### What you have to do
Output each entry below as it stands, leaving out every picture.
==== Information supplied
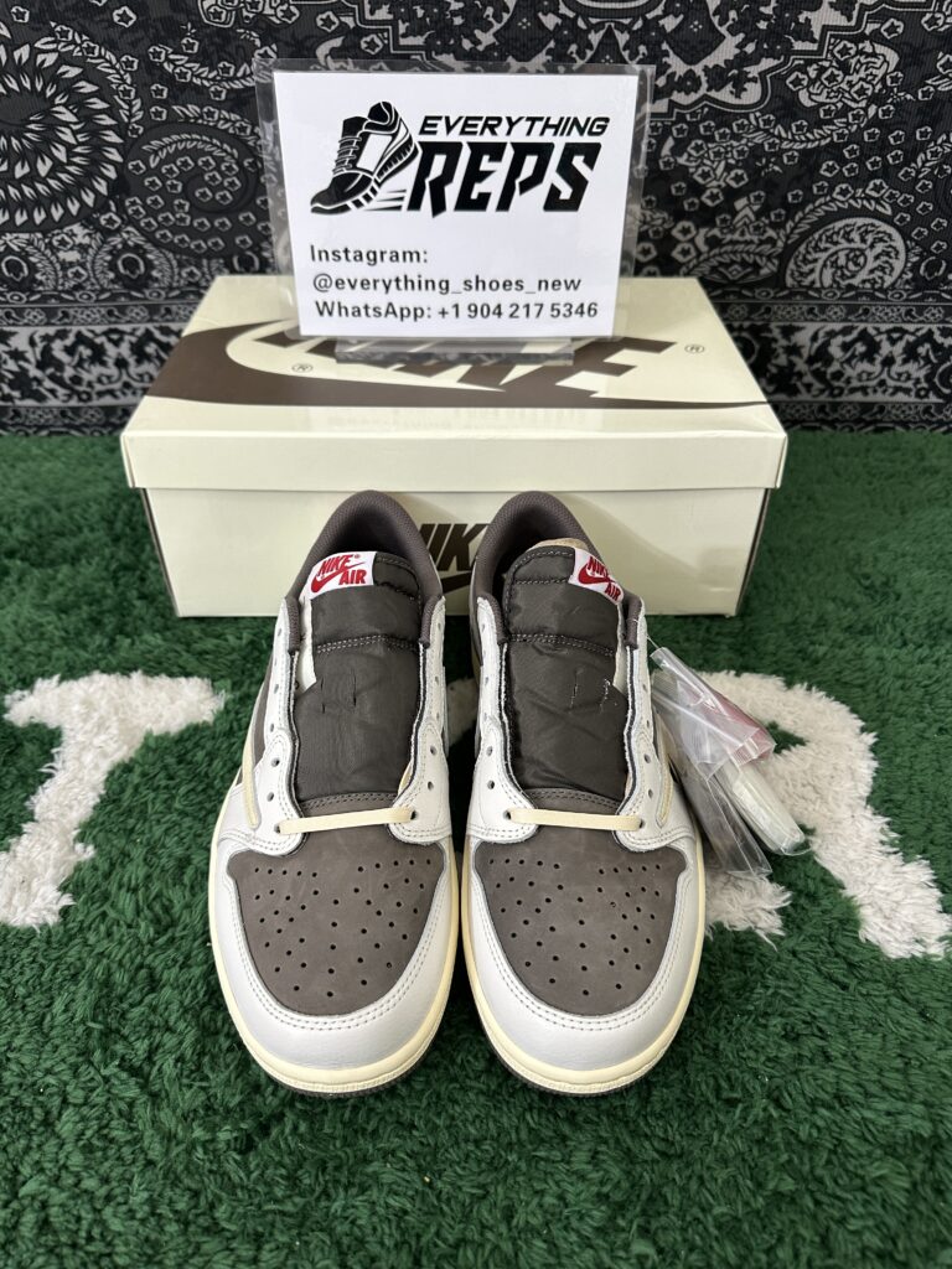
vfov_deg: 71.6
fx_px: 880
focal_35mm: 24
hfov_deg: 56.8
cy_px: 634
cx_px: 476
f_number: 1.78
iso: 250
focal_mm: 6.86
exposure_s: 1/51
========
### Task output
vfov_deg: 71.6
fx_px: 880
focal_35mm: 24
hfov_deg: 56.8
cy_px: 634
cx_px: 476
f_number: 1.78
iso: 250
focal_mm: 6.86
exposure_s: 1/51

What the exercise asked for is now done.